» **Problemas a resolver**
1) No trecho de origem abaixo, por que Vitória diz que se considera uma felizarda? Responda em uma a três frases.
2) Responda com base no trecho de origem abaixo:
(a) Em que década começaram as crises de síndrome do pânico de Bárbara?
(b) Para que Vitória toma remédio diariamente hoje?
(c) Que medicamento Bárbara diz ter encontrado ao ler sobre casos como o dela?

» **Trecho de origem**
_____
A servidora pública contou que chegou a dizer ao psiquiatra que tomaria os remédios, embora não acreditasse que eles surtiriam efeito. “Era inacreditável pensar que uma pílula poderia dissolver tanta tristeza, tanta dor... Mas, em poucos dias, o remédio começou a fazer efeito e recuperei a vontade de viver, voltei a me alimentar, a sorrir e a achar graça na vida. Considero-me uma felizarda, porque sei que nem sempre o primeiro medicamento e dosagem prescritos surtem o efeito esperado, sem contar com os efeitos colaterais, que praticamente não tive”, relatou.

Depois de outros três ou quatro episódios de depressão em duas décadas, hoje Vitória continua com acompanhamento psiquiátrico e toma diariamente remédio basicamente para controlar a ansiedade.

“Já tive muito preconceito em relação a tomar remédios, mas o mesmo psiquiatra que desenhou para mim o que acontecia no cérebro de uma pessoa deprimida, explicou que a depressão pode ser crônica, mas, não precisa ser limitante. Do mesmo jeito que alguns diabéticos precisam de insulina diariamente, eu também preciso de remédios para ter uma boa qualidade de vida e isso está muito bem resolvido na minha cabeça. Prefiro ser feliz a ter preconceito”, finalizou.

O começo dos medos

A jornalista Bárbara*, 48 anos, que também preferiu não se identificar, conta que as crises de síndrome do pânico começaram na década de 90, quando a doença ainda era de certa forma desconhecida e escondida por muitos. Ela lembra que a família entendia pouco, ajudava com amor, atenção e segurança, mas a sensação estava lá, instalada.

“No início da síndrome do pânico fiz psicanálise, o que me ajudou imensamente e, nas crises, recorria a técnicas orientais, imposição de mãos, reich... Mas, depois fui desenvolvendo outros medos e por muito tempo esqueci como era ser ‘normal’, sem a crise”, lembrou ela, contando que, enquanto aprendia a lidar com as crises, conheceu um psiquiatra que foi essencial para esclarecer o que de fato ocorria e “jogar luz na escuridão do medo e do desconhecimento”.

“Tinha preconceito para tomar remédios. Demorei a tomar e assim demorei a tratar a química do meu corpo que estava claramente alterada. Um belo dia, depois de ter todos os tipos de pânico e lendo sobre casos como esses, eu cheguei ao Prozac, era a ‘droga da moda’ para casos como o meu. Fui a um médico maravilhoso, que rapidamente me diagnosticou e passou a medicação correta. Comecei a tomar e em poucas semanas já me sentia melhor, mas ainda não lembrava como era ser normal”, relatou.

Sentindo que estava no caminho certo, Bárbara contou que seguiu a vida com o que ela chama de seus “jogos de sobrevivência”: trajetos pensados com possíveis paradas, caso se sentisse mal, nada de voos longos, elevadores, bebidas alcoólicas e drogas, “uma porta aberta para as crises”, segundo ela.  

Hoje, a jornalista é pontual ao afirmar que “é chato tomar remédio direto”, mas, frisa que é fundamental esse acompanhamento, que deve ser feito com orientação médica, análise e qualquer outra abordagem de autoconhecimento que possa ajudar.
_____
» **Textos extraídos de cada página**
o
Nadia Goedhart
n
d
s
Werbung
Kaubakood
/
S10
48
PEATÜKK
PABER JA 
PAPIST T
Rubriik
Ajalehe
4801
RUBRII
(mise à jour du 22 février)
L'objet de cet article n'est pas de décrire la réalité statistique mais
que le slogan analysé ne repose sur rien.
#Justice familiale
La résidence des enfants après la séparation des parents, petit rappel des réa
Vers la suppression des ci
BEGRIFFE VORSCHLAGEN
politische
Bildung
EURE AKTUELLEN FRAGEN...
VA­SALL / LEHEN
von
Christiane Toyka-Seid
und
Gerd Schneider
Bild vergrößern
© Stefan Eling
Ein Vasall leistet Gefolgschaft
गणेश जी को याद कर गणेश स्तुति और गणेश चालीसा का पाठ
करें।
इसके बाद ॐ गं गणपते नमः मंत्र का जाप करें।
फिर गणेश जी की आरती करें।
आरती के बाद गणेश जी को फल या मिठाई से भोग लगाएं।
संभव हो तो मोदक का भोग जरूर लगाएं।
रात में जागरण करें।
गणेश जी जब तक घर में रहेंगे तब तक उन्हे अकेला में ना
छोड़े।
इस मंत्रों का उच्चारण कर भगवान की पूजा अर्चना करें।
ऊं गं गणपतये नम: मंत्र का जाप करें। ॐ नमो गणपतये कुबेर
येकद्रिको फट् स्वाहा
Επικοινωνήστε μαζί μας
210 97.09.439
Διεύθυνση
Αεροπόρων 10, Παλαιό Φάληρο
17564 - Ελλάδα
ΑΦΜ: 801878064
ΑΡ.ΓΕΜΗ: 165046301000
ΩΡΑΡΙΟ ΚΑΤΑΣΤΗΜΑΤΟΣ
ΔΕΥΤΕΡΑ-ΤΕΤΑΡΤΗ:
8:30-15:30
_____
» **Respostas das tarefas**
1) Ela sabe que nem sempre o primeiro medicamento e a primeira dosagem receitados surtem o efeito esperado. No caso dela, o remédio fez efeito em poucos dias e ela praticamente não teve efeitos colaterais.

2)
(a) Na década de 90.
(b) Basicamente para controlar a ansiedade.
(c) O Prozac.